Marcus Palladiae non inficianda Tolosae

Gloria, quam genuit pacis alumna quies.

Le premier vers de cette épigramme fait voir que Martial entend parler de l'étude des Belles-Lettres.

Marcus amat nostras Antonius, Attice, musas.

Toulouse était encore considérable par sa magnificence ; car il y avait un capitole. On y voyait aussi un temple dans le voisinage, fameux par ses richesses, auxquelles personne n'osait toucher. Justin et quelques autres historiens ont dit que les Tectosages pillèrent le trésor du temple de Delphes ; et que pour apaiser la colere d'Apollon qui les désolait par une cruelle peste, ils jetèrent ce trésor dans le lac de Toulouse.

Cette ville fut prise sur les mêmes Tectosages par Servilius Caepion, l'an 648 de la fondation de Rome, 106 ans avant l'ère chrétienne. Ce consul y fit un grand butin, et enleva le trésor du temple d'Apollon. Les historiens assurent que Caepion finit ses jours malheureusement, ainsi que tous ceux qui avaient eu part à son sacrilège : c'est de-là qu'est venu le proverbe aurum tolosanum, de l'or funeste.

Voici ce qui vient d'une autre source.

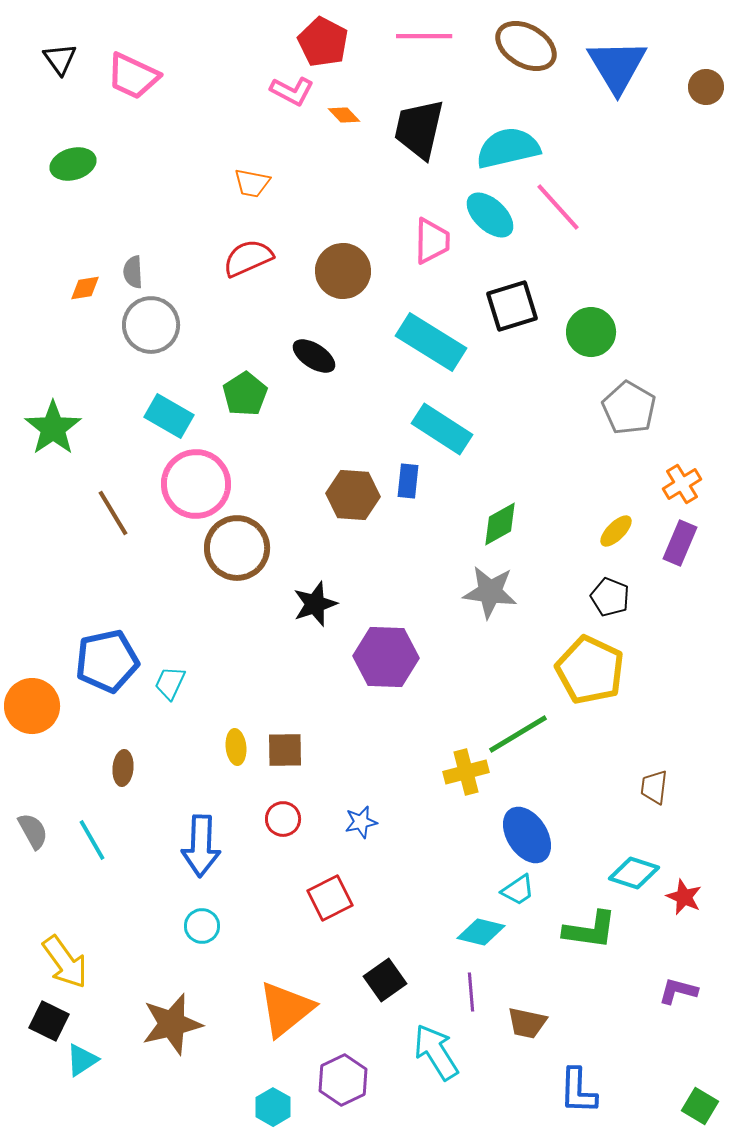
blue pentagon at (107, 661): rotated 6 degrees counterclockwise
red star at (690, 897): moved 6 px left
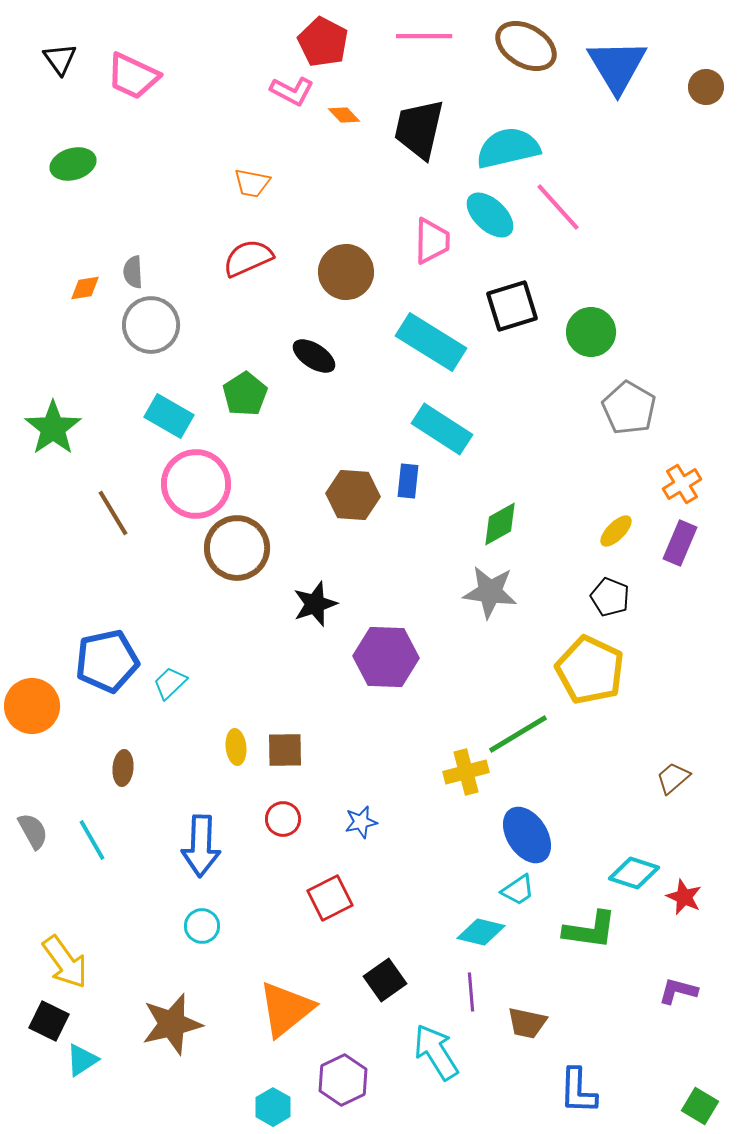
brown circle at (343, 271): moved 3 px right, 1 px down
cyan trapezoid at (170, 683): rotated 21 degrees clockwise
brown trapezoid at (654, 787): moved 19 px right, 9 px up; rotated 42 degrees clockwise
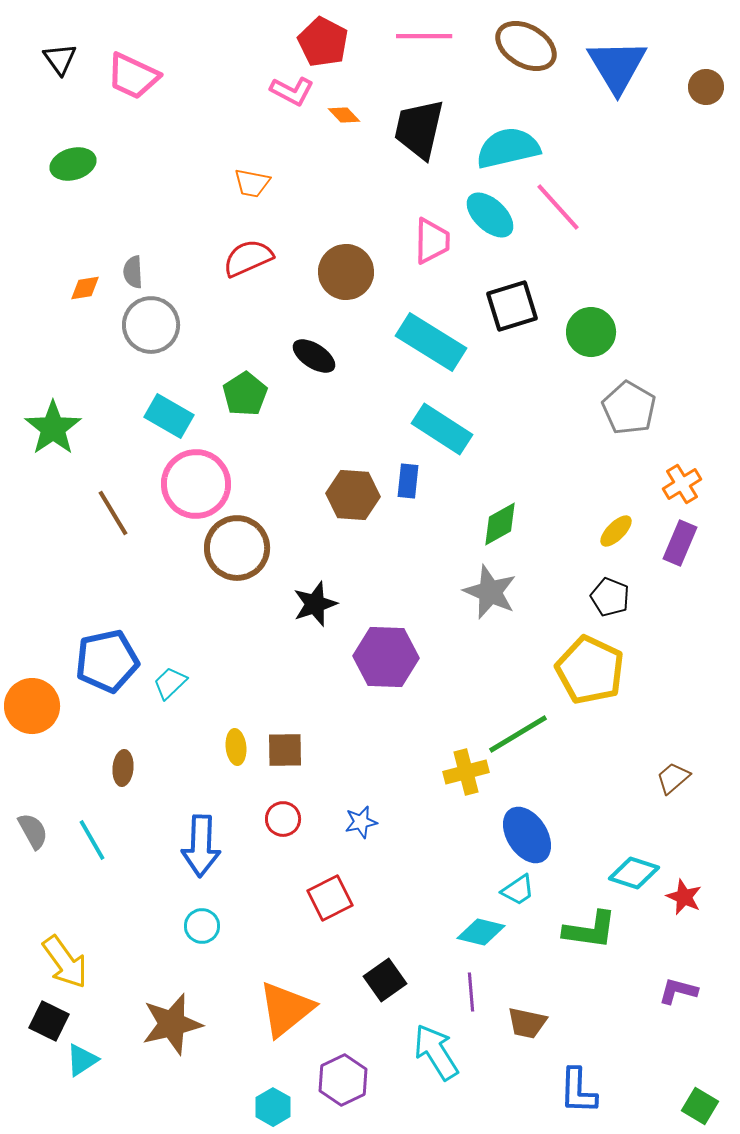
gray star at (490, 592): rotated 16 degrees clockwise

Ce temple d'Apollon, qui était à Toulouse, a fait confondre, même dans l'antiquité, cet or de Toulouse avec celui du temple de Delphes ; et quelques-uns se sont imaginés que Brennus, général des Gaulois, ayant pillé le temple de Delphes, les Gaulois, et surtout les Tectosages, avaient remporté leur butin dans leur pays. Strabon a réfuté ce conte, d'autant mieux que le temple de Delphes avait été pillé par les Phocéens, avant la venue des Gaulois, lesquels, bien loin de prendre la ville de Delphes, et de pouvoir piller son temple, furent repoussés avec perte, et périrent tous les uns après les autres.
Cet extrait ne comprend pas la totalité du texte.